TEXT EXTRACT:
[start]

[05/13] shaders: bayer: Use native matrix multiplication
diff mbox series

Message ID 20260407-kbingham-awb-split-v1-5-a39af3f4dc20@ideasonboard.com
State New
Headers show
Series
  • ipa: simple: Convert to libipa AWB implementation
Related show

Commit Message

Kieran Bingham April 7, 2026, 10:01 p.m. UTC
Remove the open coded matrix multiplication as glsl can perform this
directly. Adapt the uniform ccmUniformDataIn_ to ensure we correctly
upload the matrix in row major ordering.

Signed-off-by: Kieran Bingham <kieran.bingham@ideasonboard.com>
---
 src/libcamera/shaders/bayer_1x_packed.frag | 45 ++----------------------------
 src/libcamera/shaders/bayer_unpacked.frag  | 44 ++---------------------------
 src/libcamera/software_isp/debayer_egl.cpp | 12 ++------
 3 files changed, 7 insertions(+), 94 deletions(-)

Comments

Laurent Pinchart April 8, 2026, 12:17 a.m. UTC | #1
On Tue, Apr 07, 2026 at 11:01:08PM +0100, Kieran Bingham wrote:
> Remove the open coded matrix multiplication as glsl can perform this
> directly. Adapt the uniform ccmUniformDataIn_ to ensure we correctly
> upload the matrix in row major ordering.
> 
> Signed-off-by: Kieran Bingham <kieran.bingham@ideasonboard.com>
> ---
>  src/libcamera/shaders/bayer_1x_packed.frag | 45 ++----------------------------
>  src/libcamera/shaders/bayer_unpacked.frag  | 44 ++---------------------------
>  src/libcamera/software_isp/debayer_egl.cpp | 12 ++------
>  3 files changed, 7 insertions(+), 94 deletions(-)
> 
> diff --git a/src/libcamera/shaders/bayer_1x_packed.frag b/src/libcamera/shaders/bayer_1x_packed.frag
> index 9a1992e219dd066945b3f46ec509f47a31590385..57f0be9b264bdbdf523291dc9b35ab5fd6c9ef6a 100644
> --- a/src/libcamera/shaders/bayer_1x_packed.frag
> +++ b/src/libcamera/shaders/bayer_1x_packed.frag
> @@ -231,49 +231,8 @@ void main(void)

[end]

WORK TO DO:
1. List every file path that the patch page shows as changed.
2. On the patch page, which uniform does the commit message say was adapted?
None of the data is needed.

Extracted records
[start]

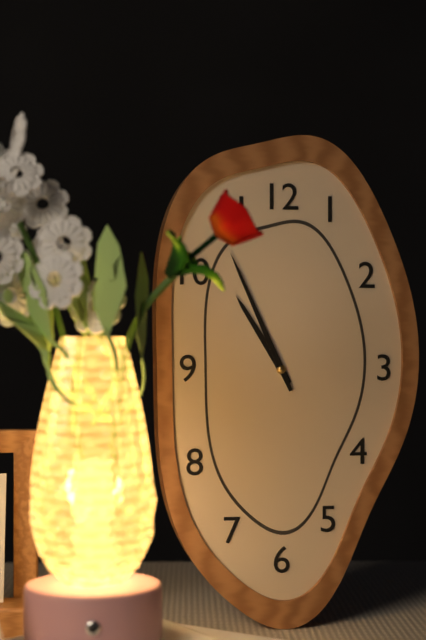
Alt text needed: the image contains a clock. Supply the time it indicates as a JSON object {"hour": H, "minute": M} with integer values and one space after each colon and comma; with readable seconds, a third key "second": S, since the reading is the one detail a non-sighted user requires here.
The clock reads {"hour": 10, "minute": 56}
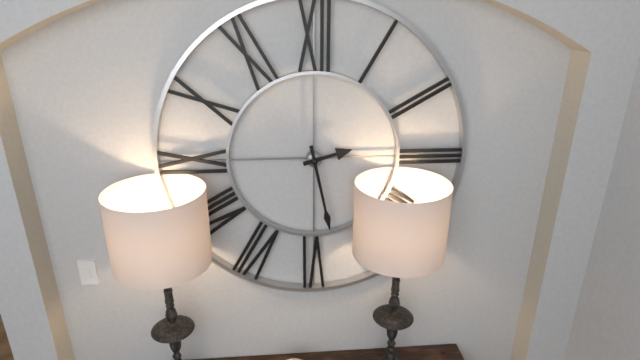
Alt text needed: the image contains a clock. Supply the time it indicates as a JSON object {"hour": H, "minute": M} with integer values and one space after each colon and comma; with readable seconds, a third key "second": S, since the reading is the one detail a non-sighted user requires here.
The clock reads {"hour": 2, "minute": 28}
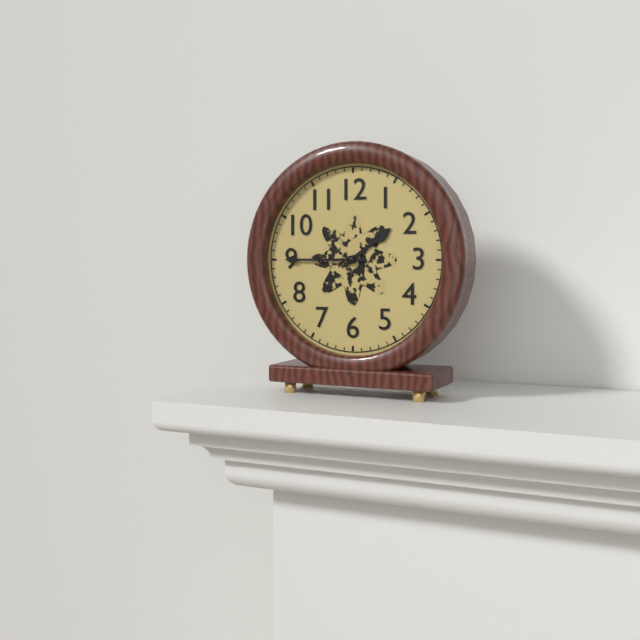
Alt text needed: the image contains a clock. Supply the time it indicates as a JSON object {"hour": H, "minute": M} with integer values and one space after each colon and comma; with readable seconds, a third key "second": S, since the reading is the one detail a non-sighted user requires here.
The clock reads {"hour": 1, "minute": 45}
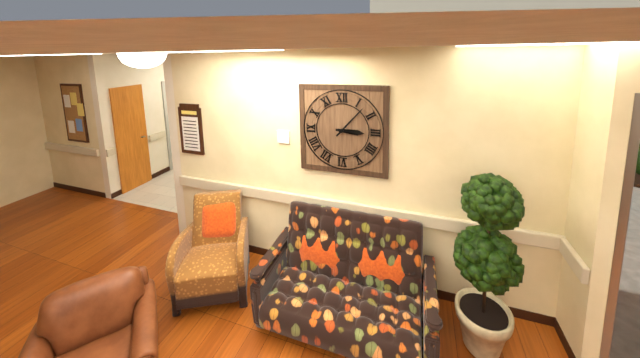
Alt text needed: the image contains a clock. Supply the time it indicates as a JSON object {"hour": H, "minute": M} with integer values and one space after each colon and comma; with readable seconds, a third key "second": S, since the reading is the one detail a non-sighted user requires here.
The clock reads {"hour": 3, "minute": 7}
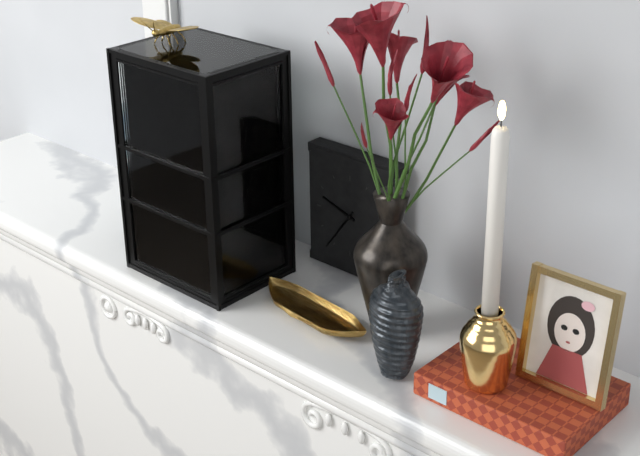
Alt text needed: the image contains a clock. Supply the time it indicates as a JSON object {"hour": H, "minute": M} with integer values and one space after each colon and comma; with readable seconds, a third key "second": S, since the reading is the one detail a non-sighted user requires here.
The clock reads {"hour": 9, "minute": 36}
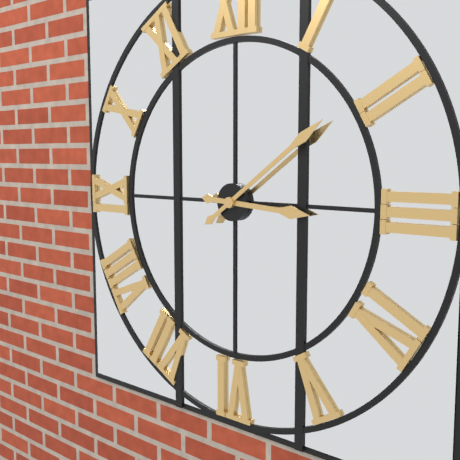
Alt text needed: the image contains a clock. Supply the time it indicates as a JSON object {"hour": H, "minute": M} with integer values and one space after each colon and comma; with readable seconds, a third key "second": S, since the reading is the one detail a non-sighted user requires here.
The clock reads {"hour": 3, "minute": 9}
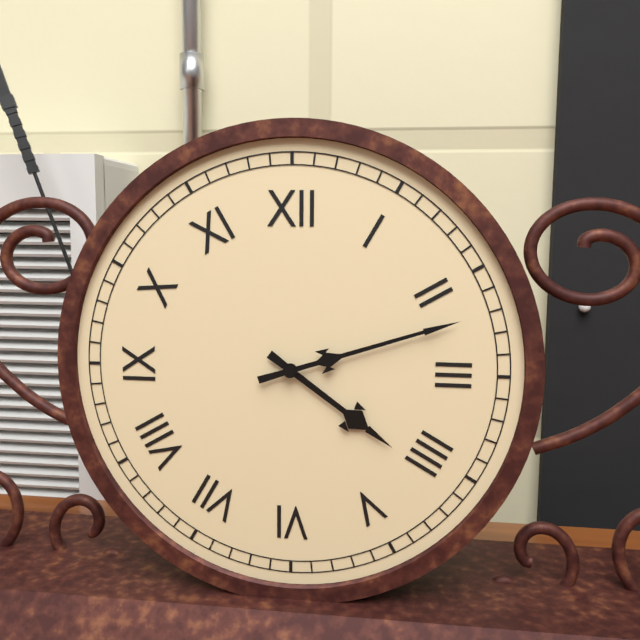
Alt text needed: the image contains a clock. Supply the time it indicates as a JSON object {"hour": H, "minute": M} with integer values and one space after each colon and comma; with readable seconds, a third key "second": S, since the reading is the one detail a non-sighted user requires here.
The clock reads {"hour": 4, "minute": 12}
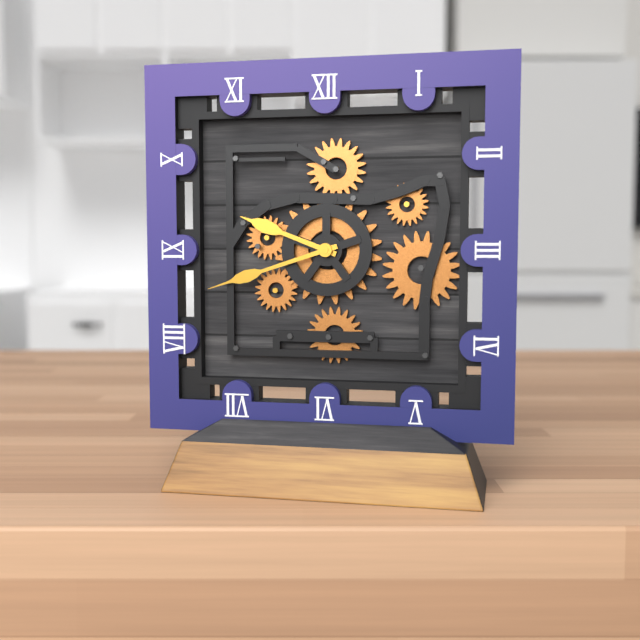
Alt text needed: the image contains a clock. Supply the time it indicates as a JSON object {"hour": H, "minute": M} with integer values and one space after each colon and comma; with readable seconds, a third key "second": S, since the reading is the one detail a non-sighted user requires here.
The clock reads {"hour": 9, "minute": 42}
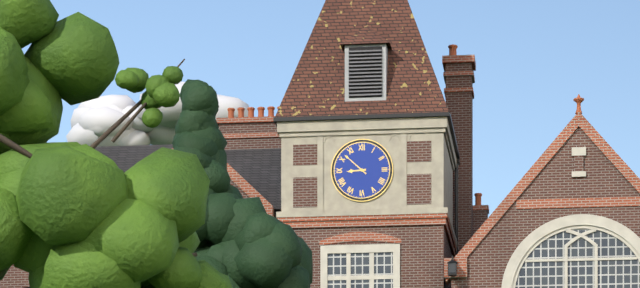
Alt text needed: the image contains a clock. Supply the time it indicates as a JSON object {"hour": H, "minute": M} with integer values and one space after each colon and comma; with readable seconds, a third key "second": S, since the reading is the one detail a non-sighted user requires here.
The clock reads {"hour": 8, "minute": 52}
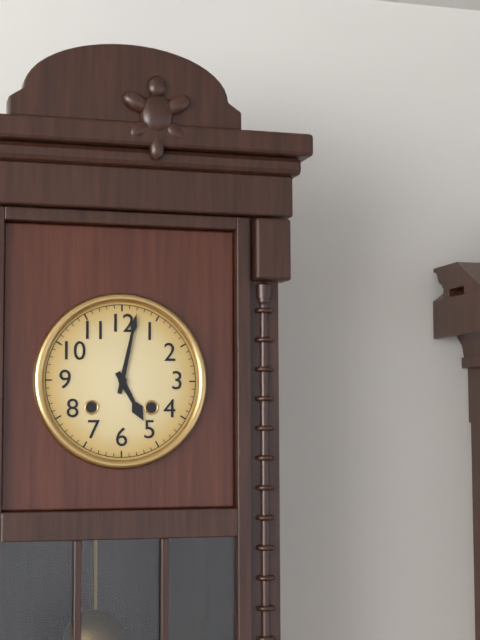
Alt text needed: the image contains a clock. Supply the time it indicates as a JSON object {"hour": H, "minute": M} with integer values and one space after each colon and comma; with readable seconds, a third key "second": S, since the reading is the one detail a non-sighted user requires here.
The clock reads {"hour": 5, "minute": 2}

[end]

RESPONSES:
1.
src/libcamera/shaders/bayer_1x_packed.frag
src/libcamera/shaders/bayer_unpacked.frag
src/libcamera/software_isp/debayer_egl.cpp

2. ccmUniformDataIn_